Nuclear Star Clusters in Cosmological Simulations

Abstract

Abstract We investigate the possible connection between the most massive globular clusters, such as ω Cen and M54, and nuclear star clusters (NSCs) of dwarf galaxies that exhibit similar spreads in age and metallicity. We examine galactic nuclei in cosmological galaxy formation simulations at z ≈ 1.5 to explore whether their age and metallicity spreads could explain these massive globular clusters. We derive structural properties of these nuclear regions, including mass, size, rotation, and shape. By using theoretical supernova yields to model the supernova enrichment in the simulations, we obtain individual elemental abundances for Fe, O, Na, Mg, and Al. Our nuclei are systematically more metal-rich than their host galaxies, which lie on the expected mass–metallicity relation. Some nuclei have a spread in Fe and age comparable to the massive globular clusters of the Milky Way, lending support to the hypothesis that NSCs of dwarf galaxies could be the progenitors of these objects.
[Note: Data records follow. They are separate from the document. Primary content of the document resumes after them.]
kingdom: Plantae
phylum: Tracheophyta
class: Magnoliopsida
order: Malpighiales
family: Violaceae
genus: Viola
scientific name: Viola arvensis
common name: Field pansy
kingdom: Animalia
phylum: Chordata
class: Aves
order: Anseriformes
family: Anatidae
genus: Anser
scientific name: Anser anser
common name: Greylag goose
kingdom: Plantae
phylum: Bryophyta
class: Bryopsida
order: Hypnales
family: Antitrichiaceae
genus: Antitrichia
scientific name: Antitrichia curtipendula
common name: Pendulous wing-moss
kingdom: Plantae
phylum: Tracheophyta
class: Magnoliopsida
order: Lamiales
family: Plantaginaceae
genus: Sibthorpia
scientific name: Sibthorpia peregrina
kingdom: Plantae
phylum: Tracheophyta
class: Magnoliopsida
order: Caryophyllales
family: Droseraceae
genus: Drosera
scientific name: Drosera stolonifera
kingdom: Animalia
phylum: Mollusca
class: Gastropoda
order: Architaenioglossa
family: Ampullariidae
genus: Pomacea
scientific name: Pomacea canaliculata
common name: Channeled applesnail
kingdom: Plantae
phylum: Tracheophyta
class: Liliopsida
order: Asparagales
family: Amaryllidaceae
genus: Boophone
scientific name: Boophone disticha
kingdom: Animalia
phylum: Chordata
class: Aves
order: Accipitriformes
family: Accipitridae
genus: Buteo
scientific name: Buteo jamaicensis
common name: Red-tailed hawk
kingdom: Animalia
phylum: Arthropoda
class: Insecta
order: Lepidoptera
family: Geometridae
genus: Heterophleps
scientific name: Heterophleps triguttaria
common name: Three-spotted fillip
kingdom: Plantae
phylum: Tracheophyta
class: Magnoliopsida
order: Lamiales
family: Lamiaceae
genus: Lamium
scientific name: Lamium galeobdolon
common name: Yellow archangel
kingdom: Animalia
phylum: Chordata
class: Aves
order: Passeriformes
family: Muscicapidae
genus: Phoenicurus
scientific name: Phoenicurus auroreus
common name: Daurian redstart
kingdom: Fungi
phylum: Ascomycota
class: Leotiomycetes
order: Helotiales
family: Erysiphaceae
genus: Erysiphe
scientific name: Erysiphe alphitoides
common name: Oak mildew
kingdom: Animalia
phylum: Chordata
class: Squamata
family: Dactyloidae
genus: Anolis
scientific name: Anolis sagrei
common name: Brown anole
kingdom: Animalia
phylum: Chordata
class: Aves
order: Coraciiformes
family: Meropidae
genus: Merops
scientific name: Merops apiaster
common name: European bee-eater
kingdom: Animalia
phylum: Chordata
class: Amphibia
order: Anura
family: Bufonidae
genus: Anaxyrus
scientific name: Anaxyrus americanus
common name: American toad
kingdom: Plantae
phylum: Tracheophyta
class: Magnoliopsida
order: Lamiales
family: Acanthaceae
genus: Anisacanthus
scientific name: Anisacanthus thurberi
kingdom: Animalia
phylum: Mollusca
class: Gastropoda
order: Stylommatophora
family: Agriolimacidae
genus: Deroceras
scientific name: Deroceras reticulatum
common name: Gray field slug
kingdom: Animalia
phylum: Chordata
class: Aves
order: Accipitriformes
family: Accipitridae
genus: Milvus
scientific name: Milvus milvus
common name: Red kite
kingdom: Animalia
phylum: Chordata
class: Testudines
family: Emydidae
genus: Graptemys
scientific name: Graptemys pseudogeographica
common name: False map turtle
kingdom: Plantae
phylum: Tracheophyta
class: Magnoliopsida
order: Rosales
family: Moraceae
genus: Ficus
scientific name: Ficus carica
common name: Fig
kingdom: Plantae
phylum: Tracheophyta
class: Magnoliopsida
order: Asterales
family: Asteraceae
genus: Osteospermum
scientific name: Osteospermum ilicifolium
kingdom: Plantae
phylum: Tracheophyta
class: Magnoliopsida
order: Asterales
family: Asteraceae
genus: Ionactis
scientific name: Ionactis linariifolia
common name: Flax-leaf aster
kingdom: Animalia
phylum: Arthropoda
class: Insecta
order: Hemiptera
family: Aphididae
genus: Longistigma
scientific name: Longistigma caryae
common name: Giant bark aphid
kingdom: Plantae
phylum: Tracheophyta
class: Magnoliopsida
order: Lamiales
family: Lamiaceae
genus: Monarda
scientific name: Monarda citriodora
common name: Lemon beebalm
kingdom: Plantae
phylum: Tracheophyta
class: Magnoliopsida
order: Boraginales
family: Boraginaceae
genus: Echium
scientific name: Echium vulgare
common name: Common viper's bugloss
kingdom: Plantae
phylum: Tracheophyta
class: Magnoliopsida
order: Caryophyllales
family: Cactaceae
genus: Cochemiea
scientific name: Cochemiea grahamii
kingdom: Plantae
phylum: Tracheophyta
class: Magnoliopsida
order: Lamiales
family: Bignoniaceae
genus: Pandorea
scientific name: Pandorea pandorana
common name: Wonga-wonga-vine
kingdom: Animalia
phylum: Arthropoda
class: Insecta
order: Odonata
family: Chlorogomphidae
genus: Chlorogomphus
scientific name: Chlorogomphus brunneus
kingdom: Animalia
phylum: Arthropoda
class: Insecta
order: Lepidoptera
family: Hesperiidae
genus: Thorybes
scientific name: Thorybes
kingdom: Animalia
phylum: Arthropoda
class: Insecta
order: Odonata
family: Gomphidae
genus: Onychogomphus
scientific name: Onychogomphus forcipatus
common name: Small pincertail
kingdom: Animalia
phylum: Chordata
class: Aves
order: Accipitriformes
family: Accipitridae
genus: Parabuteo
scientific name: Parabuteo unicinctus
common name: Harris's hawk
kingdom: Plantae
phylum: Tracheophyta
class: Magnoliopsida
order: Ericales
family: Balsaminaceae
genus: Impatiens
None of our nuclear regions contain the light element abundance spreads that characterize globular clusters, even when a large age spread is present. Our results demonstrate that extended star formation history within clusters, with metal pollution provided solely by supernova ejecta, is capable of replicating the metallicity spreads of massive globular clusters, but still requires another polluter to produce the light element variations.